Back in 2016, Microsoft announced Windows 10 ARM (WoA) and Microsoft has come a long way since then. Recently, HP, ASUS, and Lenovo unveiled Snapdragon 845 powered Always Connected PCs. We also reported that several network carriers including Sprint, Verizon, EE, and others will be supporting Always Connected ARM PCs.
Speaking of the platform itself, WoA is a reincarnation of Windows RT (kinda). But unlike Windows RT, WoA will be able to run Win32 desktop application with the help of x86 emulation. Besides cellular connectivity, WoA also offers significant advantages in portability and battery life compared to its x86 (Intel) alternatives.
However, Snapdragon 835 is still a mobile chipset and concern remains on how well the emulation handles the compatibility and performance of the desktop apps.
Recently, TechSpot posted benchmarks results of HP Envy x2 which is powered by Snapdragon 835. The test was done on both native ARM code as well as emulated x86 code.
The very first challenge was to get the benchmark apps itself working in the first place. Most of the popular benchmark apps like the Cinebench R15 couldn’t run as they were 64bit only. Several other 32bit apps had to be redownloaded since the 64bit versions never worked. PCMark 8 did run but ‘Creative test’ crashed and ‘Work test’ was taking too long to get the results. PCMark 10 launched but unfortunately didn’t support ‘Standard test’. Other 32bit apps like Blender requires OpenGL 2.1 which is not supported. MATLAB’s x86 versions also failed to run.
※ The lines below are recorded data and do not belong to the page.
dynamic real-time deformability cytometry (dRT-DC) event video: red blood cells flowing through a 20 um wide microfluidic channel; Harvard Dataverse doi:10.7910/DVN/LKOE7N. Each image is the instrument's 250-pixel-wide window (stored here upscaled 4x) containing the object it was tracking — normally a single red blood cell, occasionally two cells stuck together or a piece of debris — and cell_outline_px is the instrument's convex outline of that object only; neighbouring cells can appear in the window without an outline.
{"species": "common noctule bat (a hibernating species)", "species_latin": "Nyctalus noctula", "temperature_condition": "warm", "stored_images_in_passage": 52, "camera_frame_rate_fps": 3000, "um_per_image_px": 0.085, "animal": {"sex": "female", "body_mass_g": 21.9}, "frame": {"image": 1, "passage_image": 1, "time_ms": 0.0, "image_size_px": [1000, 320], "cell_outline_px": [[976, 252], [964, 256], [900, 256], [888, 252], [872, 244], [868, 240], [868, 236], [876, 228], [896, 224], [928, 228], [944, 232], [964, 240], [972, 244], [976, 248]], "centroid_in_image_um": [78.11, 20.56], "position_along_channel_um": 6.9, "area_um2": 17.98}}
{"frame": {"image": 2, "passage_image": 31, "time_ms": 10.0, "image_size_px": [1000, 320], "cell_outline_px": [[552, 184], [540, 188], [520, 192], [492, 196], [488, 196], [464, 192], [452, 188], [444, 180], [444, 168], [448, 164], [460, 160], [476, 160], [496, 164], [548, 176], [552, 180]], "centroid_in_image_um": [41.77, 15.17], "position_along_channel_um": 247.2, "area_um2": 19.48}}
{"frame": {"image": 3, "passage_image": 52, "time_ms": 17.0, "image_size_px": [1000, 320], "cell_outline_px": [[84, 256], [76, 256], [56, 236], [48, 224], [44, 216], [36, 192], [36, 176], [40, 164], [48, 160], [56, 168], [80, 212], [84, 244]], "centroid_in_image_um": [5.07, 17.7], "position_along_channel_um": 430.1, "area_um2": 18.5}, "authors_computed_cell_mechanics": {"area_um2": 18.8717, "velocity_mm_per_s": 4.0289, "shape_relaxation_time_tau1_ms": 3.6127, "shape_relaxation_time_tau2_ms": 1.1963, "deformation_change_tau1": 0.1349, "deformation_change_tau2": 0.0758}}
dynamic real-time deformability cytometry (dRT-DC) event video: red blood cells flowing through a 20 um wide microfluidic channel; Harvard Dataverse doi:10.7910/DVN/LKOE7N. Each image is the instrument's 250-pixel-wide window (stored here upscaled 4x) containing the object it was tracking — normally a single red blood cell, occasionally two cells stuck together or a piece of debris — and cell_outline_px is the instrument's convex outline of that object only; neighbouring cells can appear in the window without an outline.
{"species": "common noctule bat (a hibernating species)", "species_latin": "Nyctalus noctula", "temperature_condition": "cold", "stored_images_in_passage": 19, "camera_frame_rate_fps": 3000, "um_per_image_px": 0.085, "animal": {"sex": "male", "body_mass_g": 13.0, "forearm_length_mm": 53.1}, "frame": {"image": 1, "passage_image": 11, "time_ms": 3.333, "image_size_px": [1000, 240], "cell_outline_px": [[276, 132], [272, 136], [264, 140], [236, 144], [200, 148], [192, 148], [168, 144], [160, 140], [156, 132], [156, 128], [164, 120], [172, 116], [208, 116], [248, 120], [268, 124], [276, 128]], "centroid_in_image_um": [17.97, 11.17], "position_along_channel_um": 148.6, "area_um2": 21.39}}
Tests for the emulated code
Speaking of the tests itself, HP Envy x2 did not impress in emulated x86 benchmarks.
As the results suggest, the performance for the emulated score isn’t impressive. According to TechSpot, rendering on Snapdragon 835 is very slow. Celeron N3450 being the slowest Intel chip in the market leaves Snapdragon 835 in the dust.
Similar tests were carried out and the results were no different. With PCMark 8’s Home test, WoA performs poorly here as well. The Goldmont based Celeron N3450, being the slowest Intel mobile chipset, performs 51% faster. The three-year-old, Intel Core i5-5200U is 182% faster while the Intel’s current low power offering, the i7-7Y75 is 160% faster.
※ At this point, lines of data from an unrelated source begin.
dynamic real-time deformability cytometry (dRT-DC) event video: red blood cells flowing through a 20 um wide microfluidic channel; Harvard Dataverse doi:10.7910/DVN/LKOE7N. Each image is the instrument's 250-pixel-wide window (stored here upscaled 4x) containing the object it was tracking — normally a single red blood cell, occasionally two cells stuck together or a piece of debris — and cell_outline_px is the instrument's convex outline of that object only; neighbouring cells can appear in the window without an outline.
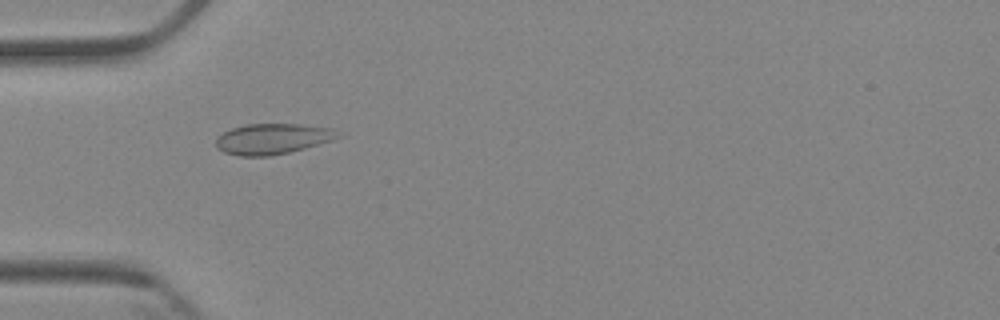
{"species": "Egyptian fruit bat (a non-hibernating species)", "species_latin": "Rousettus aegyptiacus", "temperature_condition": "cold", "stored_images_in_passage": 2, "camera_frame_rate_fps": 3000, "um_per_image_px": 0.085, "animal": {"sex": "female"}, "frame": {"image": 1, "passage_image": 1, "time_ms": 0.0, "image_size_px": [1000, 320], "cell_outline_px": [[344, 136], [332, 140], [304, 148], [272, 156], [240, 156], [224, 152], [216, 148], [216, 140], [224, 132], [232, 128], [248, 124], [300, 124], [332, 128]], "centroid_in_image_um": [23.19, 11.8], "position_along_channel_um": 61.8, "area_um2": 21.68}}
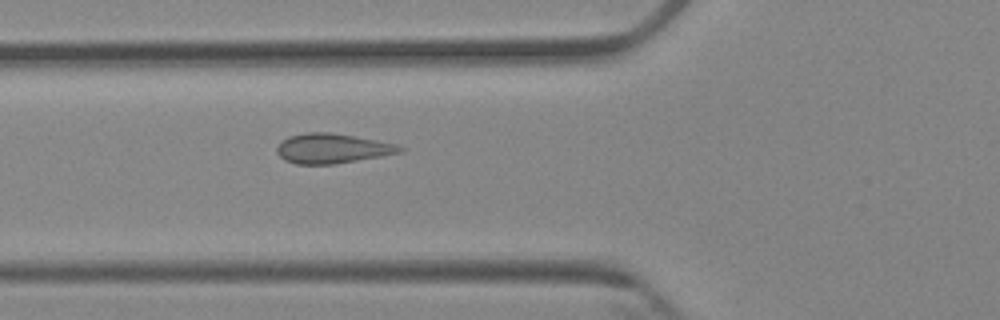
{"frame": {"image": 2, "passage_image": 2, "time_ms": 1.0, "image_size_px": [1000, 320], "cell_outline_px": [[404, 148], [400, 152], [380, 156], [332, 164], [296, 164], [284, 160], [276, 152], [276, 148], [288, 136], [304, 132], [328, 132], [376, 140], [396, 144]], "centroid_in_image_um": [28.19, 12.61], "position_along_channel_um": 97.6, "area_um2": 20.98}}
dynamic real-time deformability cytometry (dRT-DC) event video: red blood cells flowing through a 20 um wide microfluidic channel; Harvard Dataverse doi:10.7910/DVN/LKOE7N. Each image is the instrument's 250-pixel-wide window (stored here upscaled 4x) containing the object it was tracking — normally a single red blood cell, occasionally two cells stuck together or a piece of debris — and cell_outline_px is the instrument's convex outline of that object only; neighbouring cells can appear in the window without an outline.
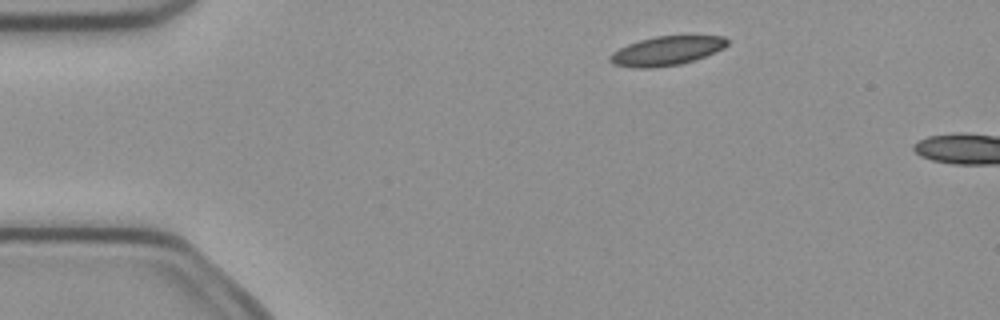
{"species": "common noctule bat (a hibernating species)", "species_latin": "Nyctalus noctula", "temperature_condition": "cold", "stored_images_in_passage": 3, "camera_frame_rate_fps": 3000, "um_per_image_px": 0.085, "animal": {"sex": "female", "body_mass_g": 21.9}, "frame": {"image": 1, "passage_image": 1, "time_ms": 0.0, "image_size_px": [1000, 320], "cell_outline_px": [[728, 44], [724, 48], [716, 52], [680, 64], [652, 68], [636, 68], [612, 64], [608, 60], [608, 56], [612, 52], [628, 44], [640, 40], [656, 36], [724, 36], [728, 40]], "centroid_in_image_um": [56.63, 4.32], "position_along_channel_um": 28.4, "area_um2": 19.83}}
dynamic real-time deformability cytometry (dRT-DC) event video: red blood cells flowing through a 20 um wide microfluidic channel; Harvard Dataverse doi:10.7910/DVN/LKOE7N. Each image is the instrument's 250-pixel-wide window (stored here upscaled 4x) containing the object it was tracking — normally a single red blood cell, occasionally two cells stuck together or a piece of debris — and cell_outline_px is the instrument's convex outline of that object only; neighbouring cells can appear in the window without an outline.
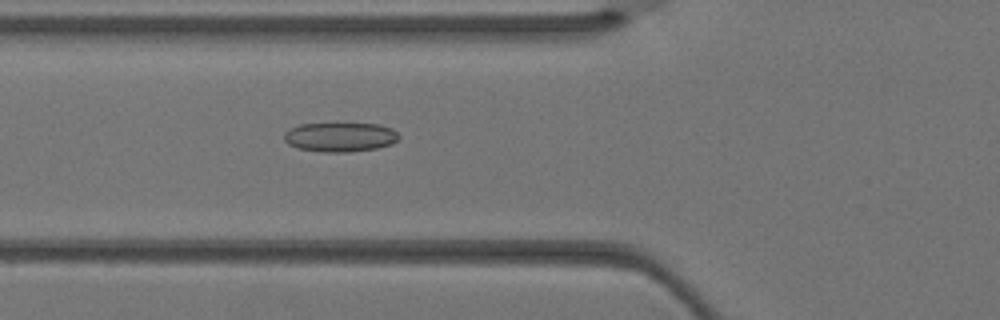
{"species": "Egyptian fruit bat (a non-hibernating species)", "species_latin": "Rousettus aegyptiacus", "temperature_condition": "warm", "stored_images_in_passage": 5, "camera_frame_rate_fps": 3000, "um_per_image_px": 0.085, "animal": {"sex": "female"}, "frame": {"image": 1, "passage_image": 5, "time_ms": 1.333, "image_size_px": [1000, 320], "cell_outline_px": [[400, 136], [392, 144], [376, 148], [348, 152], [324, 152], [296, 148], [288, 144], [284, 140], [284, 132], [300, 124], [380, 124], [392, 128]], "centroid_in_image_um": [28.91, 11.65], "position_along_channel_um": 96.9, "area_um2": 19.54}}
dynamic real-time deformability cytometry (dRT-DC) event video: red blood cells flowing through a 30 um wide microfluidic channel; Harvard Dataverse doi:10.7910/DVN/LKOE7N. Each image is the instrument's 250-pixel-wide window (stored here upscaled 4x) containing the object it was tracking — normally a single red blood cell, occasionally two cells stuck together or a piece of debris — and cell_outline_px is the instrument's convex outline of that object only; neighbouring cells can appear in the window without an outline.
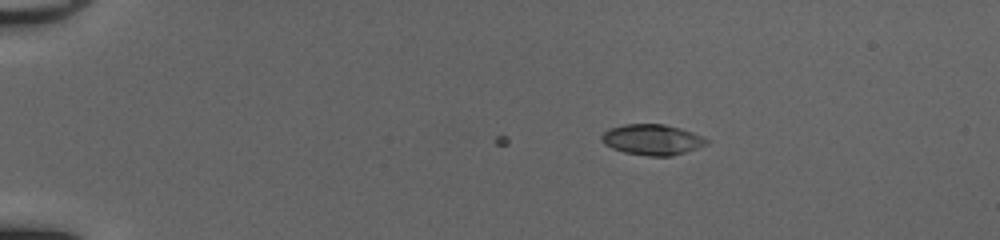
{"species": "common noctule bat (a hibernating species)", "species_latin": "Nyctalus noctula", "temperature_condition": "cold", "stored_images_in_passage": 5, "camera_frame_rate_fps": 3000, "um_per_image_px": 0.085, "animal": {"sex": "female", "body_mass_g": 20.0, "forearm_length_mm": 54.0}, "frame": {"image": 1, "passage_image": 5, "time_ms": 1.333, "image_size_px": [1000, 240], "cell_outline_px": [[712, 140], [708, 144], [672, 156], [648, 156], [624, 152], [612, 148], [604, 144], [600, 140], [600, 136], [608, 128], [624, 124], [664, 124], [680, 128], [704, 136]], "centroid_in_image_um": [55.44, 11.86], "position_along_channel_um": 29.6, "area_um2": 18.96}}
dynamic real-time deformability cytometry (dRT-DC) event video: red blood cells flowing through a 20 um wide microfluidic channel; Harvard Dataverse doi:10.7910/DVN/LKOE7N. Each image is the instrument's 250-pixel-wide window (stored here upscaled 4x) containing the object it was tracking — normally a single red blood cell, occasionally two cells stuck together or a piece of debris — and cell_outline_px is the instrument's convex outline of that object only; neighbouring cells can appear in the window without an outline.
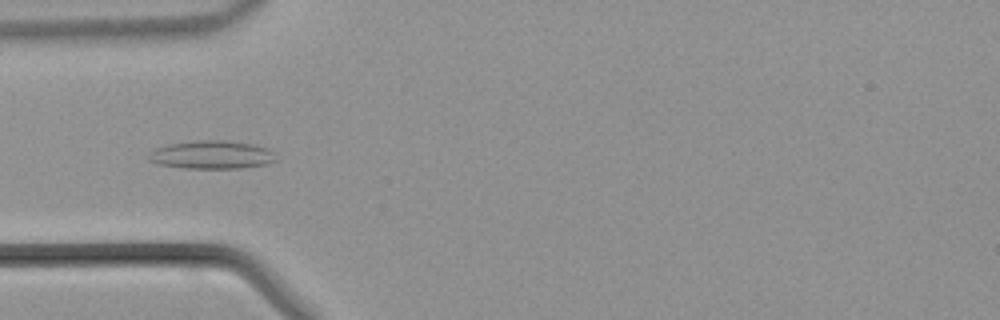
{"species": "common noctule bat (a hibernating species)", "species_latin": "Nyctalus noctula", "temperature_condition": "warm", "stored_images_in_passage": 44, "camera_frame_rate_fps": 3000, "um_per_image_px": 0.085, "animal": {"sex": "male", "body_mass_g": 21.5, "forearm_length_mm": 52.0}, "frame": {"image": 1, "passage_image": 13, "time_ms": 4.0, "image_size_px": [1000, 320], "cell_outline_px": [[280, 160], [268, 164], [240, 168], [184, 168], [160, 164], [148, 160], [148, 156], [156, 148], [168, 144], [200, 140], [224, 140], [256, 144], [268, 148]], "centroid_in_image_um": [18.07, 13.15], "position_along_channel_um": 66.9, "area_um2": 21.04}}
Nevertheless, Snapdragon 835 was fairly competitive against the Atom-based Intel processors. The ARM-based chip also performed well in compression and decompression in WinRAR and 7-Zip.
Tests for the native code
Speaking of the less intensive – native code, the Snapdragon 835 outperforms the Celeron chip (somewhat).
When running Microsoft’s own Edge browser, the Snapdragon 835 performs better than the Celeron chip while Google Chrome performance wasn’t good at all. That’s maybe because Microsoft Edge is a UWP app compared to the Win32 Google Chrome.
The greatest advantages of an ARM PC is the battery life. Microsoft was legit serious about this. HP Envy x2 offered 50% more battery life for browsing when compared to best possible Intel laptop. Sometimes even more.
However, only battery life is just not enough to justify the $1000 price tag for the machine. Being priced at $1000, HP Envy x2 finds it hard to outperform mere $300 Intel Celeron machines.
Windows on ARM is still in its early days. Being able to run x86 applications on ARM architecture itself is among the biggest engineering achievement. Although we can’t tell how well would those machines sell today, the future is bright.
It is very obvious that over the coming years, Microsoft will be improving the tech. Since Microsoft was unable to make a mark with Windows Phones, they’re definitely trying to get full Windows 10 running on mobile form factors. Microsoft is also rumored to be working on a UWP-only OS called Windows Core OS (WCOS).
Windows 10 still have many legacy components that are holding back the performance on such low-powered mobile chips. With Polaris and WCOS, Microsoft aims to address that. Microsoft is also being rumored to be working on a foldable Andromeda device that would also be powered by an ARM-based Snapdragon chip running WCOS. The future is exciting.